Arias respondió preguntas sobre el caolín y la tierra de diatomeas. Explicó que ambos actúan como barreras físicas y no como insecticidas, y que su objetivo es reducir la alimentación de las plagas y su actividad de puesta de huevos. Según Arias, una cobertura eficaz, especialmente en el envés de las hojas, es un factor determinante en su rendimiento. Informó de que, en sus evaluaciones, el caolín no mostró ningún impacto negativo medible sobre la conductancia estomática, mientras que la tierra de diatomeas sí presentó un efecto leve.

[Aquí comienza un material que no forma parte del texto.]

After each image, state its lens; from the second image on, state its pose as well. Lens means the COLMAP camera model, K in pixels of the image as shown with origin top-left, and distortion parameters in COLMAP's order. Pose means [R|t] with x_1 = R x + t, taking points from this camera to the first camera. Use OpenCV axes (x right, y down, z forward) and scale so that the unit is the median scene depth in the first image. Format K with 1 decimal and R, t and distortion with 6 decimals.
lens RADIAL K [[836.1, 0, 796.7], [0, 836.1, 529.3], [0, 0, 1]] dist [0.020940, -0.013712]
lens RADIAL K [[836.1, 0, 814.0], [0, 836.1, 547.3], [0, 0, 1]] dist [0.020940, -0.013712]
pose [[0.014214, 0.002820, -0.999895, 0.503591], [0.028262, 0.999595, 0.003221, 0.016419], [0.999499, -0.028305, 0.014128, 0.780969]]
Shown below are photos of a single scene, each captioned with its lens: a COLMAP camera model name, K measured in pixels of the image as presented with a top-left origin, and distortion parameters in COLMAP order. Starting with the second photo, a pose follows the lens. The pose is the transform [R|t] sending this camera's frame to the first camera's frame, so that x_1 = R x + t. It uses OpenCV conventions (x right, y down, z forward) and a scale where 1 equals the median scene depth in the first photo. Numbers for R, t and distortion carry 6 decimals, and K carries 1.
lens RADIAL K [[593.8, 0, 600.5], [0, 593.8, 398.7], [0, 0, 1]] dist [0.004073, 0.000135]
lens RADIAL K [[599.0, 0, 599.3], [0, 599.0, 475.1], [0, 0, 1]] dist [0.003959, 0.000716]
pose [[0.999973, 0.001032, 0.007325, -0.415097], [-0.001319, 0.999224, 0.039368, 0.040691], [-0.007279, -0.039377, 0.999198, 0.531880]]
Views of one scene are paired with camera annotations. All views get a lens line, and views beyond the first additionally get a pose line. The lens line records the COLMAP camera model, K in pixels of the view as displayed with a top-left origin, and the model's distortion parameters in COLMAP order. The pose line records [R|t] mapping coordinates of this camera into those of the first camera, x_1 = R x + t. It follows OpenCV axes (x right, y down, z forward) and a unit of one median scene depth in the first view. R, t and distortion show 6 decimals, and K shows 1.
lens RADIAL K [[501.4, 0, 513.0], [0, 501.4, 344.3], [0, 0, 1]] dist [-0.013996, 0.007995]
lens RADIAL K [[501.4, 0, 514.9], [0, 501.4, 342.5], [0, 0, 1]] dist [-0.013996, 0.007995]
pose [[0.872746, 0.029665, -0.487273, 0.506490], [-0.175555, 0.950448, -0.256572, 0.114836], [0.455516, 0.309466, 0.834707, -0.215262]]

Los ponentes subrayaron asimismo la necesidad de evaluar los brasinoesteroides, el zinc y el boro en función de la especie cultivada, la dosis, el estado fenológico y el objetivo productivo. Díaz advirtió que los resultados obtenidos en un cultivo deben analizarse con cautela antes de extrapolarse a otro.

La recomendación general de la sesión fue que los productores deben probar los nuevos productos de forma metódica, medir la respuesta del cultivo y ampliar su uso únicamente cuando se puedan demostrar efectos medibles sobre el comportamiento de la planta, la calidad del fruto, el rendimiento o los resultados comerciales.